Voluntariado por el acompañamiento al final de la vida

Maria Marquès ha sido voluntaria en muchos proyectos de la fundación: en el Rebost, en la Tienda, en el Centro de Día, en el Comedor… y, hace un tiempo, le propusimos ayudar en un caso muy diferente y que puede convertirse en un referente por casos futuros: hacer compañía a una persona mayor que estaba en una fase terminal de su vida. Ésta es su historia.
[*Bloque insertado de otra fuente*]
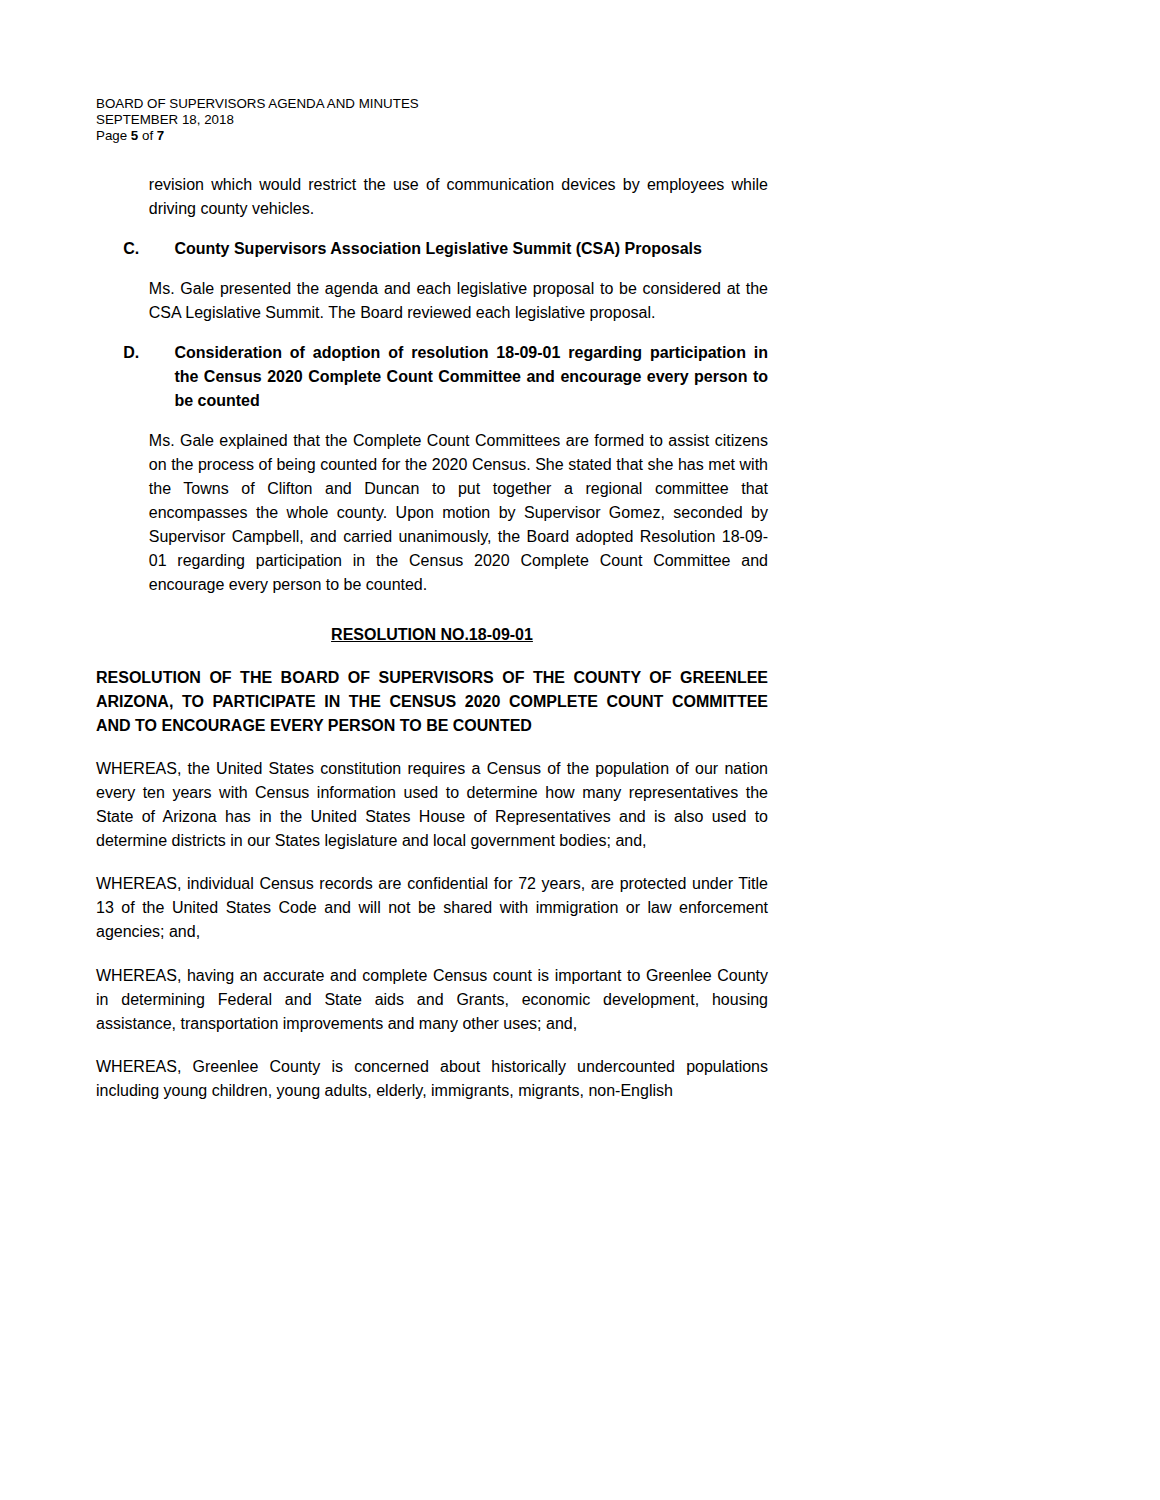BOARD OF SUPERVISORS AGENDA AND MINUTES
SEPTEMBER 18, 2018
Page 5 of 7
revision which would restrict the use of communication devices by employees while driving county vehicles.
C. County Supervisors Association Legislative Summit (CSA) Proposals
Ms. Gale presented the agenda and each legislative proposal to be considered at the CSA Legislative Summit. The Board reviewed each legislative proposal.
D. Consideration of adoption of resolution 18-09-01 regarding participation in the Census 2020 Complete Count Committee and encourage every person to be counted
Ms. Gale explained that the Complete Count Committees are formed to assist citizens on the process of being counted for the 2020 Census. She stated that she has met with the Towns of Clifton and Duncan to put together a regional committee that encompasses the whole county. Upon motion by Supervisor Gomez, seconded by Supervisor Campbell, and carried unanimously, the Board adopted Resolution 18-09-01 regarding participation in the Census 2020 Complete Count Committee and encourage every person to be counted.
RESOLUTION NO.18-09-01
RESOLUTION OF THE BOARD OF SUPERVISORS OF THE COUNTY OF GREENLEE ARIZONA, TO PARTICIPATE IN THE CENSUS 2020 COMPLETE COUNT COMMITTEE AND TO ENCOURAGE EVERY PERSON TO BE COUNTED
WHEREAS, the United States constitution requires a Census of the population of our nation every ten years with Census information used to determine how many representatives the State of Arizona has in the United States House of Representatives and is also used to determine districts in our States legislature and local government bodies; and,
WHEREAS, individual Census records are confidential for 72 years, are protected under Title 13 of the United States Code and will not be shared with immigration or law enforcement agencies; and,
WHEREAS, having an accurate and complete Census count is important to Greenlee County in determining Federal and State aids and Grants, economic development, housing assistance, transportation improvements and many other uses; and,
WHEREAS, Greenlee County is concerned about historically undercounted populations including young children, young adults, elderly, immigrants, migrants, non-English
—María, ¿cómo surgió la propuesta de hacer este tipo de acompañamiento?
Felipe era un señor que ya no podía ir al Centro de Día, no podía caminar, pero todavía tenía la mente muy despierta y se encontraba solo. Aparte de un paseo los jueves, no recibía más visitas. Así que Carlos y Olivia me propusieron hacerle una visita a la semana. Yo no le conocía, así que era un reto para mí.

—¿Cómo era Felipe?
Era un señor muy culto: sabía de política, filosofía, música… Nos explicábamos vivencias, comentábamos noticias, leíamos libros, incluso nos propusimos leer biografías de un personaje importante y comentarlas la semana siguiente: Marie Curie, Martin Luther King, Ana Frank, Juan XIII, Verdi… Incluso ¡los deberes!’. Fueron once meses muy enriquecedores. Él estaba acompañado y yo aprendí mucho. Por ejemplo, le gustaba mucho la política. ¡La primera pregunta que me hizo sólo conocerme fue qué partido votaba!
A veces hablaba también de la muerte, y se preguntaba qué hacía aquí, decía que ya lo había hecho todo. Cuando ya estaba muy mal, darle la mano y animarle cuando estaba triste y hablaba de este tema, nos ayudaron a los dos. A mí también porque me llena mucho el contacto con la gente mayor.
Los proyectos donde más me gusta hacer de voluntaria son el Comedor y el Centro de Día, ya que hay más contacto personal. Ahora estoy haciendo de abuela y no puedo venir demasiado, pero más adelante quiero volver. Son pequeñas tareas que pueden ser enriquecedoras tanto por la persona acompañada como por la persona voluntaria.